In [28]:
import pandas as pd
# import pm4py
from tqdm import tqdm
import os
import numpy as np
import math

# Importing data

In [31]:
# declined_train = pd.read_csv('../data/declined_train.csv')
declined_test = pd.read_csv('../data/declined_test.csv', index_col=0).reset_index(drop=True)
print(len(declined_test['case:concept:name'].unique()))

declined_train = pd.read_csv('../data/declined_train.csv', index_col=0).reset_index(drop=True)
print(len(declined_train['case:concept:name'].unique()))

712
3001


In [32]:
from random import sample
approved_train = pd.read_csv('../data/approved_train.csv', index_col=0).reset_index(drop=True)
approved_train = approved_train[approved_train['case:concept:name'].isin(sample(list(approved_train['case:concept:name'].unique()), 3000))]

approved_test = pd.read_csv('../data/approved_test.csv', index_col=0).reset_index(drop=True)
approved_test = approved_test[approved_test['case:concept:name'].isin(sample(list(approved_test['case:concept:name'].unique()), 700))]



cancelled_train = pd.read_csv('../data/cancelled_train.csv', index_col=0).reset_index(drop=True)
cancelled_train = cancelled_train[cancelled_train['case:concept:name'].isin(sample(list(cancelled_train['case:concept:name'].unique()), 3000))]

cancelled_test = pd.read_csv('../data/cancelled_test.csv', index_col=0).reset_index(drop=True)
cancelled_test = cancelled_test[cancelled_test['case:concept:name'].isin(sample(list(cancelled_test['case:concept:name'].unique()), 700))]



In [6]:
# https://pandas.pydata.org/pandas-docs/stable/user_guide/reshaping.html#reshaping-dummies to create the the categorical encoding
# https://stackoverflow.com/questions/49161120/pandas-python-set-value-of-one-column-based-on-value-in-another-column to assign values of the result DF
# https://stackoverflow.com/questions/71426679/cumulative-sum-of-time-from-timestamps-in-pandas for cumulative time for boris

# Define preprocessing

In [35]:
train = pd.concat([approved_train, declined_train, cancelled_train])
train['event_w_lifecycle'] = train['concept:name'] + ' ' + train['lifecycle:transition']

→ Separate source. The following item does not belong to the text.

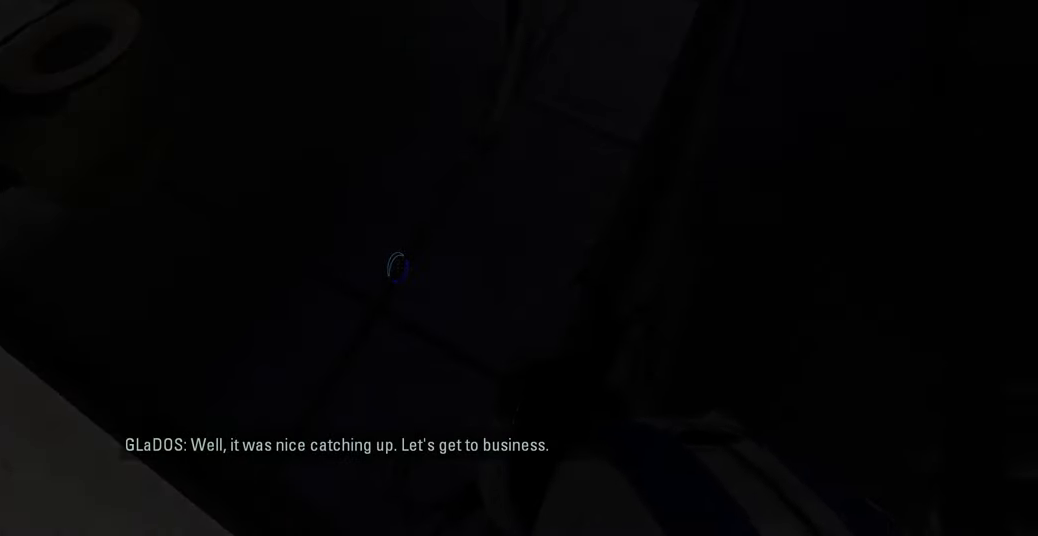
{"keys": [], "mouse": [], "events": []}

org_resource_cols = list(train['org:resource'].unique())
event_cols = list(train['event_w_lifecycle'].unique())
rest_cols = ['FirstWithdrawalAmount',
       'NumberOfTerms', 'Accepted', 'MonthlyCost', 'Selected', 'CreditScore',
       'OfferedAmount', 'case:LoanGoal', 'case:ApplicationType', 'case:RequestedAmount']
target_cols = ['first_timestamp', 'trace_duration', 'case_outcome', 'case_progression']

res_cols = org_resource_cols + event_cols + rest_cols + target_cols


In [40]:
def aggregate_df(df, res_cols):
    """ 
    Aggregate the df of current events in the case

    Output: 
        result -> could be a pandas series
    """
    res_dict = dict.fromkeys(res_cols)
    
    for row in df.to_dict('records'):

        # user variable assign
        user = row['org:resource']
        # event variable assign
        event = row['concept:name'] + ' ' + row['lifecycle:transition']

        try:
            # first mention, turn it numeric
            if not res_dict[user]: res_dict[user] = 1
            else: res_dict[user] += 1

            if not res_dict[event]: res_dict[event] = 1
            else: res_dict[event] += 1
        except:
            # when test set has a unique resource (user) or event not in train set
            pass

        # case level cols
        rest_cols_1 = ['FirstWithdrawalAmount',
       'NumberOfTerms', 'Accepted', 'MonthlyCost', 'Selected', 'CreditScore',
       'OfferedAmount'] 

        for col in rest_cols_1: # always get the newest record
            if not math.isnan(row[col]) and row[col] != res_dict[col]:
                res_dict[col] = row[col]


        
        # time stuff
        #keeping the first timestamp of the case for calculation purposes
        if not res_dict['first_timestamp']: res_dict['first_timestamp'] = row['time:timestamp']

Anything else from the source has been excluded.